Task to carry out -
Scan the records below for the string "next" and return every line where it appears.

Data records -
Segment Open
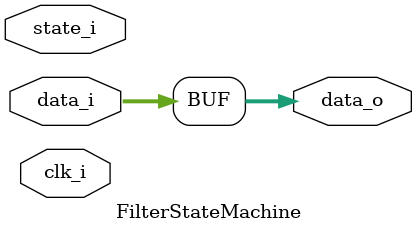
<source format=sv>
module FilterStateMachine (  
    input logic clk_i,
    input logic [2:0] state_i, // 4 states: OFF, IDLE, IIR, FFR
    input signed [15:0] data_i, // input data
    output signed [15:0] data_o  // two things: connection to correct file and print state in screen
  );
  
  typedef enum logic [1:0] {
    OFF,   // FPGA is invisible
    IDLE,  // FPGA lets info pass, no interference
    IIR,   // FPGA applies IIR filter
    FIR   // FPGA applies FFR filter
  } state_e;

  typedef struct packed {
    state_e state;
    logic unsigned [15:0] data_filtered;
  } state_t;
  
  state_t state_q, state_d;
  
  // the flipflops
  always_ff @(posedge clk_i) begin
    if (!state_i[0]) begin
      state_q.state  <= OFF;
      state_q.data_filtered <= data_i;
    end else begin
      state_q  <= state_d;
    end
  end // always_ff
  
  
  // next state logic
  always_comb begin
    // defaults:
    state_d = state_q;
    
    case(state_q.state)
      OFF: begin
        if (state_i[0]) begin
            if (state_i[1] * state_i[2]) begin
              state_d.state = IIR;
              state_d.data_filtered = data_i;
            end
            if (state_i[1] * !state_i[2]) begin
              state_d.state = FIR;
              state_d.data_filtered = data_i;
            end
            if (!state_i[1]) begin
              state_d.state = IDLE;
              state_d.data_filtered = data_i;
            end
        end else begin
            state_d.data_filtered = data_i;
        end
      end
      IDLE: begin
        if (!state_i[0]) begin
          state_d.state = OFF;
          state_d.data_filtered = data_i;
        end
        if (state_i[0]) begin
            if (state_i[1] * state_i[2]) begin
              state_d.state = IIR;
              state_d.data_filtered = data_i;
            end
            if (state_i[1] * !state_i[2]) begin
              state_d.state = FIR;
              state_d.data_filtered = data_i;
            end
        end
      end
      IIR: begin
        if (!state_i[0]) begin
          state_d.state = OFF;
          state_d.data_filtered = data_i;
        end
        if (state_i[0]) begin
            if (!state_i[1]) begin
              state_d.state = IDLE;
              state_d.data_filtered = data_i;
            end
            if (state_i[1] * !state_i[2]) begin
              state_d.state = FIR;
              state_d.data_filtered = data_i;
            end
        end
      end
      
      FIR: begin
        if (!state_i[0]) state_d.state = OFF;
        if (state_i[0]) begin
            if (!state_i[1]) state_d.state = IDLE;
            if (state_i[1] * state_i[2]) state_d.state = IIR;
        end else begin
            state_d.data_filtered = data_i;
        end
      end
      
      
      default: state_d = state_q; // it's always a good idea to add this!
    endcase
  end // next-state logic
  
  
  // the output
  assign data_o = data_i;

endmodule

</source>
Segment Closed
Segment Open
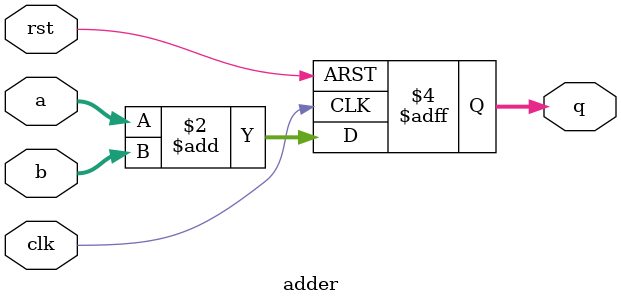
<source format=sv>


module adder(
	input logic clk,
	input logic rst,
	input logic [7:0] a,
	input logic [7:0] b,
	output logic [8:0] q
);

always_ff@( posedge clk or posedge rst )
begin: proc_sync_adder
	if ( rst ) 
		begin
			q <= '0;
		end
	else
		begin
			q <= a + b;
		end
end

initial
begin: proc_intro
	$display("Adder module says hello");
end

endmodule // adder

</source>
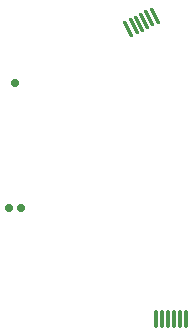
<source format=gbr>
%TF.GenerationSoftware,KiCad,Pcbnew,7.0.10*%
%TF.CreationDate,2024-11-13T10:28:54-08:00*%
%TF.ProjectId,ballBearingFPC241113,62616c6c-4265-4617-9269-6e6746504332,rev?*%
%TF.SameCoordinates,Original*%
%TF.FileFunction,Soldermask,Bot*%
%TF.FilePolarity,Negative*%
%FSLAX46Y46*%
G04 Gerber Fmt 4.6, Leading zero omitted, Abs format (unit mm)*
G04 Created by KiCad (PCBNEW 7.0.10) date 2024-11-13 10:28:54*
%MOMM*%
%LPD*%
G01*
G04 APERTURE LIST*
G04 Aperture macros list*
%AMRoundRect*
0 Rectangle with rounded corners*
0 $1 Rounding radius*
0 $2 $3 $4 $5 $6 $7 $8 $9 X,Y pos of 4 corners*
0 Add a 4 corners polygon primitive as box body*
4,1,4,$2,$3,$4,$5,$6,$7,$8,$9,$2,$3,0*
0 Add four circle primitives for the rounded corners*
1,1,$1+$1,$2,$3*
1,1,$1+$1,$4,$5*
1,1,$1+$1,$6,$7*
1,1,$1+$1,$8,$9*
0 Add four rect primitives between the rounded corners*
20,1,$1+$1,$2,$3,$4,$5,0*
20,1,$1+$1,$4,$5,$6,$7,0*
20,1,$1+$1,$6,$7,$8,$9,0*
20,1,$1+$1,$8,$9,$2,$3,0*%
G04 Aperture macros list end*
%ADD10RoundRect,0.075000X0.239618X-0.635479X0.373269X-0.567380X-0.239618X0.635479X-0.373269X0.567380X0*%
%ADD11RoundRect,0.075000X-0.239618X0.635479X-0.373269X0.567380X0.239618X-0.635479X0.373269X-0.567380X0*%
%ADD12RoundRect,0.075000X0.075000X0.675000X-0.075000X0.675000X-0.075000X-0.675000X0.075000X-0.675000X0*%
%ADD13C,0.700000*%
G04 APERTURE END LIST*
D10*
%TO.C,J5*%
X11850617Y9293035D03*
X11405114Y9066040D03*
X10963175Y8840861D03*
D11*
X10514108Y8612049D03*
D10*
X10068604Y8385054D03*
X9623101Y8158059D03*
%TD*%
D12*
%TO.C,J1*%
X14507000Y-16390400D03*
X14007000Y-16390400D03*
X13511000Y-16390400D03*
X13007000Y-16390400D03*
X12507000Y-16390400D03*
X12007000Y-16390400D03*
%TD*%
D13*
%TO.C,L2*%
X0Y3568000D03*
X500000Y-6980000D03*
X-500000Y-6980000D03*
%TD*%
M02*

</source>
Segment Closed
Result -
  // next state logic
  end // next-state logic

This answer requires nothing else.